L’ “autodeterminazione”

La Costituzione non parla di autodeterminazione in alcuna delle sue disposizioni, ciò nonostante appaiono nel testo la nozione di persona, nelle sue diverse aggettivazioni (personale, personalità), quella di uomo (o umano) e la dignità. Quella che perciò si definisce comunemente come “autodeterminazione” non ha sicuramente nell’ordinamento giuridico una dimensione unitaria ed, anche per questo, le difficoltà di conciliare un tema etico con una disposizione giuridica continuano ad alimentare un confronto estremamente difficile da risolvere in modo univoco o “secondo la legge”.

Per le associazioni favorevoli all’ eutanasia, anche se il nostro sistema giuridico non prevede una normativa che disciplina la pratica del testamento biologico, gli articoli 13 e 32 della Carta Costituzionale conferiscono ad ogni individuo piena e libera facoltà di decidere a quali trattamenti sanitari sottoporsi. Ed è da qui che, in un mondo che dà sempre più importanza all’individuo e alla sua libertà, queste realtà ritengono fondamentale partire.

Eutanasia e biotestamento mors mea… vita mea

Mors mea.. Vita mea

Piergiorgio Welby scriveva all’allora Presidente della Repubblica Giorgio Napolitano queste parole. «Vita è la donna che ti ama, il vento tra i capelli, il sole sul viso, la passeggiata notturna con un amico. Vita è anche la donna che ti lascia, una giornata di pioggia, l’amico che ti delude. […] Purtroppo ciò che mi è rimasto non è più vita, è solo un testardo e insensato accanimento nel mantenere attive delle funzioni biologiche». Welby chiedeva una “morte dignitosa” e il riconoscimento del diritto all’ eutanasia, così come oggi tante persone e associazioni, prima fra tutte l’associazione Luca Coscioni. Kristina Hodgetts (come ProVita Onlus e le tante realtà contrarie al testamento biologico), oggi, chiede invece che non si diffonda, rendendola legale, in Italia una vera e propria cultura della morte.

Le difficoltà

Qual è il confine tra una morte “dignitosa” e l’accanimento terapeutico è infatti solo uno dei nodi da sciogliere e con il quale il Parlamento italiano deve fare i conti qualora voglia concretamente far approvare un disegno sulle DAT attento ad ogni particolare di una questione tanto delicata.
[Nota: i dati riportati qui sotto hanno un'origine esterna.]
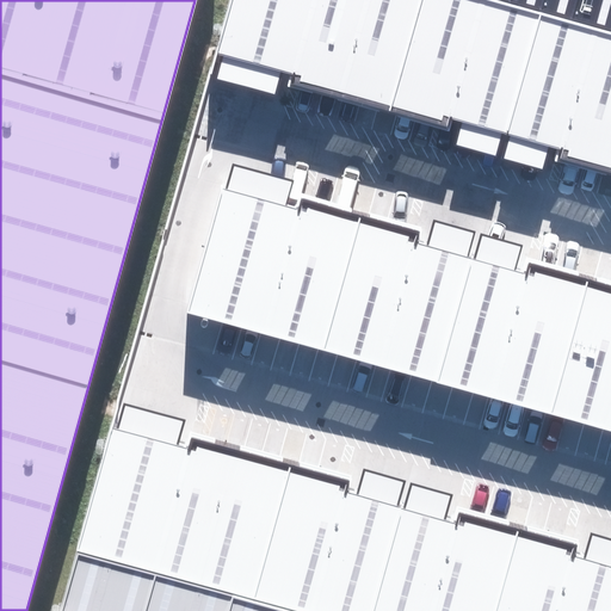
[(392,106),(420,0),(227,0),(211,57),(248,67),(392,106)]
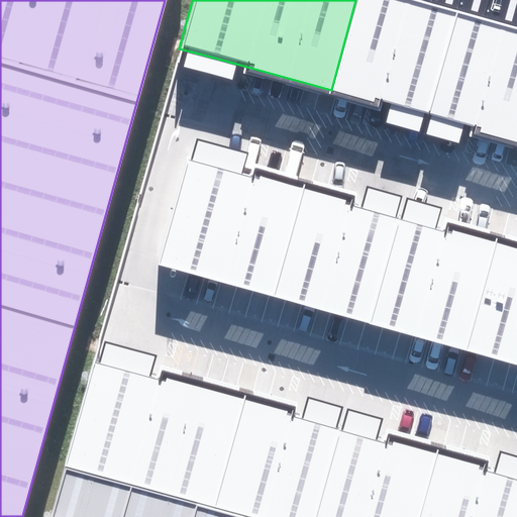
[(430,116),(459,10),(421,0),(355,0),(331,90),(405,110),(430,116)]
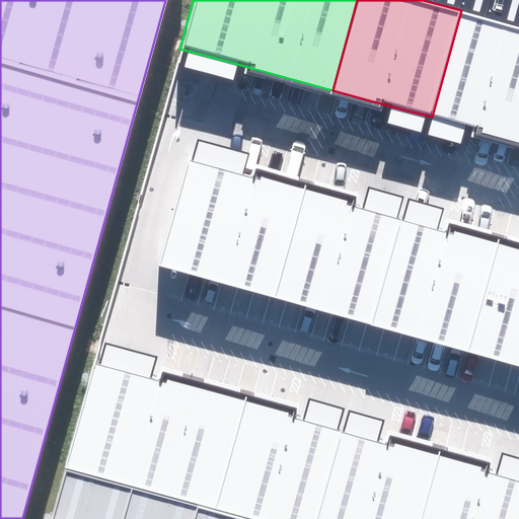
[(485,9),(487,0),(456,0),(457,0),(485,9)]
In questo confuso dibattito è infatti importante entrare nel profondo della questione e aver ben chiari tutti i punti di vista per poter poi decidere consciamente “da che parte stare” e quale battaglia portare avanti. Perché combattere per difendere i diritti fondamentali dell’essere umano è un “dovere”, ma decidere la priorità e per quale diritto far battere il proprio esercito è motivo di fratture forti che per il momento neanche una legge sembra riesca ancora a risolvere.